From left: Google Cloud Senior Staff Engineer Abuna Demoz; F5 Senior Manager Carl Mosby; Zillow Manager of Programs – Early & Emerging Talent Makeda Hope-Crichlow; and Seattle Mayor Bruce Harrell. (GeekWire Photo / Nate Bek)

Tech companies can benefit from hiring Black employees because of the grit they bring, Seattle Mayor Bruce Harrell said at the inaugural Black Tech Night in downtown Seattle Thursday.

“I looked at what they had to do to achieve their levels of success — the impediments they had to overcome,” Harrell said of people of color that he appointed as civic leaders. “I want that kind of talent around me.”

He added: “One of the best things you can do is actually put people of color in positions of power.”

The event was hosted by A Space Inside, a new gallery and community space that is part of Seattle Restored, a program that helps highlight local BIPOC entrepreneurs and artists.

The goal of Black Tech Night is to be a monthly networking hub for Black people with corporate tech jobs to network and share experiences, said Sierra-Leone Jones, founder and CEO of A Space Inside.

“It provides a safe space for people to be vulnerable,” she said. “For people to have the courage to talk about what’s going on at the workplace that they might not say to their white co-worker.”

A Space Inside Founder and CEO Sierra-Leone Jones. (GeekWire Photo / Nate Bek)

Even as the quantity and variety of tech jobs has grown over the past two decades, “the technology workforce has not evolved to reflect the makeup of the American workforce,” noted a McKinsey report published this month. McKinsey cited data showing that Black workers make up 8% of employees in tech jobs.

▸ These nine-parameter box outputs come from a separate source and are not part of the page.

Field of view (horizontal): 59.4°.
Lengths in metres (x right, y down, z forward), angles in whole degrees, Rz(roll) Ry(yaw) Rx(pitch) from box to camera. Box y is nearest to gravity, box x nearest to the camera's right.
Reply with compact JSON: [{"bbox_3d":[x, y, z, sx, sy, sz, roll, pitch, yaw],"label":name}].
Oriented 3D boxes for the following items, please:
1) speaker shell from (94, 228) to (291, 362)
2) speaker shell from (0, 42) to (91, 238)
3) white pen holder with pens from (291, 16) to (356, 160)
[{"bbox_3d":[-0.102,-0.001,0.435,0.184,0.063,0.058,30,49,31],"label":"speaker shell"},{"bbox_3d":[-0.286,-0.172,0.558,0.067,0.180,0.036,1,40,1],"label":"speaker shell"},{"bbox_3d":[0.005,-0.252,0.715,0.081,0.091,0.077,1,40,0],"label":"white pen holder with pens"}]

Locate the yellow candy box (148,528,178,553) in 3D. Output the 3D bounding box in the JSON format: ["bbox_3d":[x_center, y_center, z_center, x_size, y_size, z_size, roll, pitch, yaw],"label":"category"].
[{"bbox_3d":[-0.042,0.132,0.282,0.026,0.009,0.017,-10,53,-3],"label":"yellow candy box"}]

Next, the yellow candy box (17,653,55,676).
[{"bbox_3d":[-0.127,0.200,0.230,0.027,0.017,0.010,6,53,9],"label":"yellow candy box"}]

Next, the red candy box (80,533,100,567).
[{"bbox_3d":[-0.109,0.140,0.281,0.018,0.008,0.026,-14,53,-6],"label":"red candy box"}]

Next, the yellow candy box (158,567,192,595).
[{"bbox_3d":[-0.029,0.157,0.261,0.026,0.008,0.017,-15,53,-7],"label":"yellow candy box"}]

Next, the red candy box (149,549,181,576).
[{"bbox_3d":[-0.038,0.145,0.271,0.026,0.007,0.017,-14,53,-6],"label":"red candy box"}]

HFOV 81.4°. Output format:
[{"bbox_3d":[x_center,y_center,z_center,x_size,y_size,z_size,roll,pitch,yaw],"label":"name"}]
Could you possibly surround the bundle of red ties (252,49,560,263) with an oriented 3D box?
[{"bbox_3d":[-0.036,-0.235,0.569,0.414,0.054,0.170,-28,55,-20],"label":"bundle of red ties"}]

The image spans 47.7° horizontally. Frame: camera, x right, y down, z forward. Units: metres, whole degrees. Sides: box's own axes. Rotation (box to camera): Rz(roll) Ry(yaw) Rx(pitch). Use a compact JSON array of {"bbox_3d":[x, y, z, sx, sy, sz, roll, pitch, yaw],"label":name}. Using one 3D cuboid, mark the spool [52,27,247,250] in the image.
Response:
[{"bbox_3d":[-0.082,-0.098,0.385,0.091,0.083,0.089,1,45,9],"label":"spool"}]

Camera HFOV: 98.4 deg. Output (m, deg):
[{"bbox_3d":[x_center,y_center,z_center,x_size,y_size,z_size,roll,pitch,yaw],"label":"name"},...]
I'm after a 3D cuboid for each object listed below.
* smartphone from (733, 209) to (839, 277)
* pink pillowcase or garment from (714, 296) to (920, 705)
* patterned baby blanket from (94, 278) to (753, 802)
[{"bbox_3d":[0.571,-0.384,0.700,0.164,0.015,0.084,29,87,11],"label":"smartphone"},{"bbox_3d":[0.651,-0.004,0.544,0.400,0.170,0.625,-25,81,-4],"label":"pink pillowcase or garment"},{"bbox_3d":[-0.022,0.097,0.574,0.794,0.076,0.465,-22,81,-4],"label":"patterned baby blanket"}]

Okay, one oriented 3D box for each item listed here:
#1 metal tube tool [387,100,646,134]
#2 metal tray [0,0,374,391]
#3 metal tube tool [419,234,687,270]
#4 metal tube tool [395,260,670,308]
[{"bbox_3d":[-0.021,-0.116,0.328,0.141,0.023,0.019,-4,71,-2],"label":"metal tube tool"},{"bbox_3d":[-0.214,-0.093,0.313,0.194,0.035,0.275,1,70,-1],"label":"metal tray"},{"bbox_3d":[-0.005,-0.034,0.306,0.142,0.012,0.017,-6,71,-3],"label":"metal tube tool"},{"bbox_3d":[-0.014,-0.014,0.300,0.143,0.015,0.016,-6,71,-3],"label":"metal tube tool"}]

Another recent report found that Black professionals make up 3.7% of technical roles at large tech companies.

Seattle-area giants Amazon and Microsoft have pledged in recent years to hire more Black workers.

Black employees make up 6.6% of the core workforce at Microsoft, and 8.5% of corporate employees at Amazon.

Harrell answered questions at the event Thursday from a group of panelists including Google Cloud Senior Staff Engineer Abuna Demoz; F5 Senior Manager Carl Mosby; Zillow Manager of Programs – Early & Emerging Talent Makeda Hope-Crichlow.

Proceeds from the event went to Seattle’s B.U.I.L.D., a grassroots organization focused on empowering Black men. Through its Black Wealth incubator, it provides funding and entrepreneurial mentorship to Black-owned businesses.

Last year, the program distributed grants to 20 startups and organizations. The incubator plans to distribute grants up to $3,000 this year, Founding Member André Franklin said.

Black-founded startups were disproportionately impacted by the venture capital slowdown in 2022. Their share of the market declined from 1.5% in 2021 to 1.1% in 2022, according to Crunchbase data. Deal count slid from a high of 419 deals in 2021 to 260 in 2022, down 38%.